Another key development in improving the J-20’s design was announced in March 2018 by the deputy director of science and technology at Aviation Industry Corp of China Yang Wei. Director Wei stated regarding the modernisation of the J-20 in an exclusive interview with the China Daily newspaper: “We are not complacent about what we have achieved. We will develop the J-20 into a large family and keep strengthening its information-processing and intelligent capacities. At the same time, we will think about our next-generation combat plane to meet the nation’s future requirements.” Regarding the J-20’s significance as a platform symbolising the advancement in China’s defence industry Wei stated: “In the past, we had to follow others’ paths when it came to designing military aircraft because our research and development capabilities were primitive in this regard, but now we have become capable of designing and making what we want to have.”

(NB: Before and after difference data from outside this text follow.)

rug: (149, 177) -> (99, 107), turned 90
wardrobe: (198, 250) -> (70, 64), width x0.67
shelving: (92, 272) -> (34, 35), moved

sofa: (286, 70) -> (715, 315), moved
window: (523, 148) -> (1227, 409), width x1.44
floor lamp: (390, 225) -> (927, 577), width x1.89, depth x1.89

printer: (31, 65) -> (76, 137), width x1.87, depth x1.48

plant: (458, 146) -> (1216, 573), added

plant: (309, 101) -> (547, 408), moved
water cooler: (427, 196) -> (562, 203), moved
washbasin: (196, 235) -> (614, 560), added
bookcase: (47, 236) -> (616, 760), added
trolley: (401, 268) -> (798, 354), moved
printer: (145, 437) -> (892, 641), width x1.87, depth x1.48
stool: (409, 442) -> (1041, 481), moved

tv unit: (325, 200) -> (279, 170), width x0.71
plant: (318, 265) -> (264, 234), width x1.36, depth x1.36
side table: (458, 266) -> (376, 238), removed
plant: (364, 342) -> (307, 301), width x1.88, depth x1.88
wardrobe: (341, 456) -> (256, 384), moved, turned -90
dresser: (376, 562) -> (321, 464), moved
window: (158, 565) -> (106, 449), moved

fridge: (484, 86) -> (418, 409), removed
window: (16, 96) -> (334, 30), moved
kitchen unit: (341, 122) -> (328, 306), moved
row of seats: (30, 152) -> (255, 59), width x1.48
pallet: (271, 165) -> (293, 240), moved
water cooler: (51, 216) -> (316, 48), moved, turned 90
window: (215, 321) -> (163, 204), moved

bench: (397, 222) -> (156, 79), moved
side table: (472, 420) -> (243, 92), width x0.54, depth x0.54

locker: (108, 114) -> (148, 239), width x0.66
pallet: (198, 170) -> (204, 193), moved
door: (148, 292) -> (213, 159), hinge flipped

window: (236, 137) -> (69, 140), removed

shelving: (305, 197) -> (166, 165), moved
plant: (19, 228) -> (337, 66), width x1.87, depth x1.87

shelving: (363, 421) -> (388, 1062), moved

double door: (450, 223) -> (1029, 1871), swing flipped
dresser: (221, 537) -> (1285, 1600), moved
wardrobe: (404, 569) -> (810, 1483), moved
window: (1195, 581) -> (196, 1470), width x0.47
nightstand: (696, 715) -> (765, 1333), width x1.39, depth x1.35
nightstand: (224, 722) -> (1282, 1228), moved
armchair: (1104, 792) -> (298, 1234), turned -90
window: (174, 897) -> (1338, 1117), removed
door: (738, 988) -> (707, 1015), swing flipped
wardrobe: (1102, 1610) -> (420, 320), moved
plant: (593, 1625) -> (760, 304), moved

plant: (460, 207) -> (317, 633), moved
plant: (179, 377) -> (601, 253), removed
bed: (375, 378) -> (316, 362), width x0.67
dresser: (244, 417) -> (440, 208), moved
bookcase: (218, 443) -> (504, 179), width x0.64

Other technologies currently under development for application on China’s stealth fighters include metamaterials, fine surfaces engineered on a nanoscale theoretically capable of bending infrared radiation and thus significantly enhancing the J-20’s already formidable stealth capabilities. China’s research into the development of metamaterials and their potential use on the J-20 were reported by CCTV and Sina respectively. Regarding the role of the J-20, director Wei stated: “Of course, it will be tasked with penetrating air defence networks, but that will not be its only mission. It definitely has multiple functions. How we will use it depends on its production and deployment scale.” The fighter’s advanced stealth capabilities, long range and heavy armament of eight missiles makes it ideal for such a role – the very same for which the F-22 Raptor was designed. With the U.S. Air Force notably lagging behind in installing upgrades on the F-22 Raptor, China’s efforts to rapidly modernise the J-20 could well lead its stealth platform to overtake its the capabilities American counterpart in future – while the J-20 is set to be fielded in far greater numbers than the F-22 due to the latter’s extremely high acquisition and maintenance costs and the resulting termination of production by the U.S. government. The PLAAF is also set to induct the lighter J-31 stealth fighter by 2020, a platform expected to have an analogous role to the U.S. F-35 light stealth fighter, and these new fighters are also set to benefit from integrating many of the technologies developed for the J-20.